Prezydent Bronisław Komorowski zapowiedział złożenie projektu zmian w konstytucji, które umożliwią wprowadzenie w Polsce jednomandatowych okręgów wyborczych w wyborach do Sejmu. Jednocześnie prezydent zapowiedział referendum w sprawie wprowadzenia JOW. To pokłosie wysokiego poparcia uzyskanego w I turze wyborów prezydenckich przez Pawła Kukiza, który z wprowadzenia jednomandatowych okręgów wyborczych w Polsce uczynił swoje sztandarowe hasło.

Prof. Nałęcz na antenie TVP Info zadeklarował, że propozycja prezydenta to "wyjście naprzeciw obywatelskim oczekiwaniom". - Te głosy na Pawła Kukiza to jest wotum nieufności dla obydwu największych partii. Prezydent wykonuje znaczące zachowanie mówiąc: rozumiem tę żółtą kartkę - tłumaczył.
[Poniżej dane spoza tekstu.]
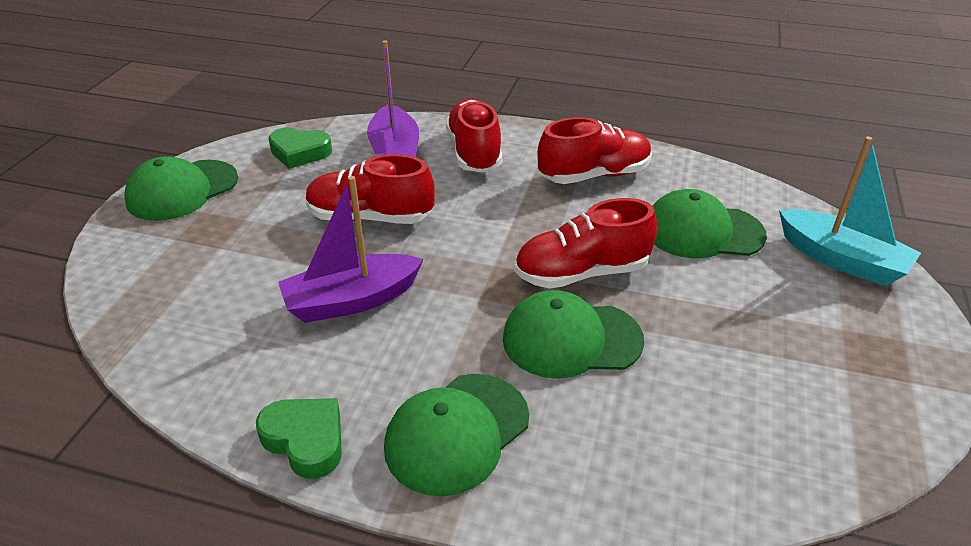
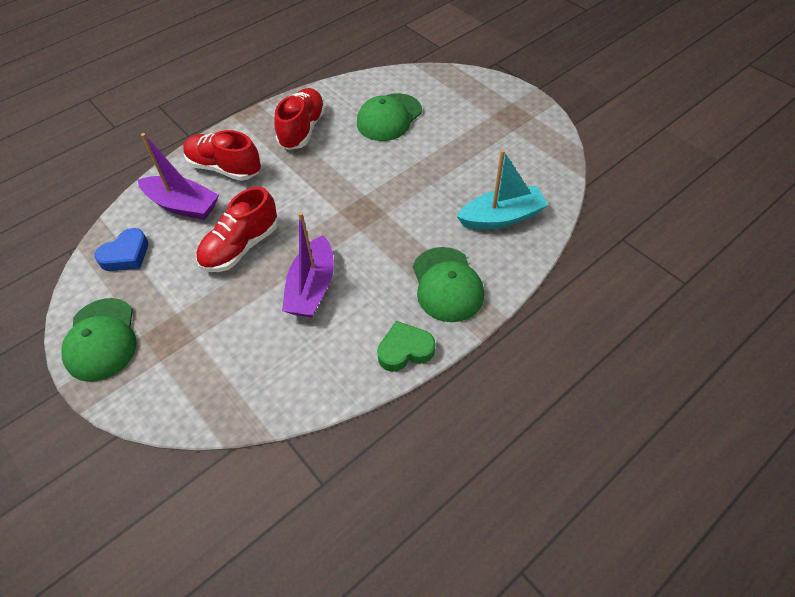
camera: 55 degrees left, 15 degrees up
green heart [268,127,332,169] -> blue heart [94,228,148,271]
green cap [503,290,644,379] -> none
red shoe [515,198,658,289] -> none
turquoise boat [779,136,921,286] -> turquoise boat moved to [457,150,548,230]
Prof. Nałęcz stwierdził też, że przez ostatnie pięć lat prezydent nie mógł nic zrobić w sprawie JOW ze względu na "blokadę ze strony PiS i PO". - Dziś PO tę blokadę zwolni - zadeklarował. Dodał, że jeśli PiS również ją zwolni "obywatele odzyskają część władztwa".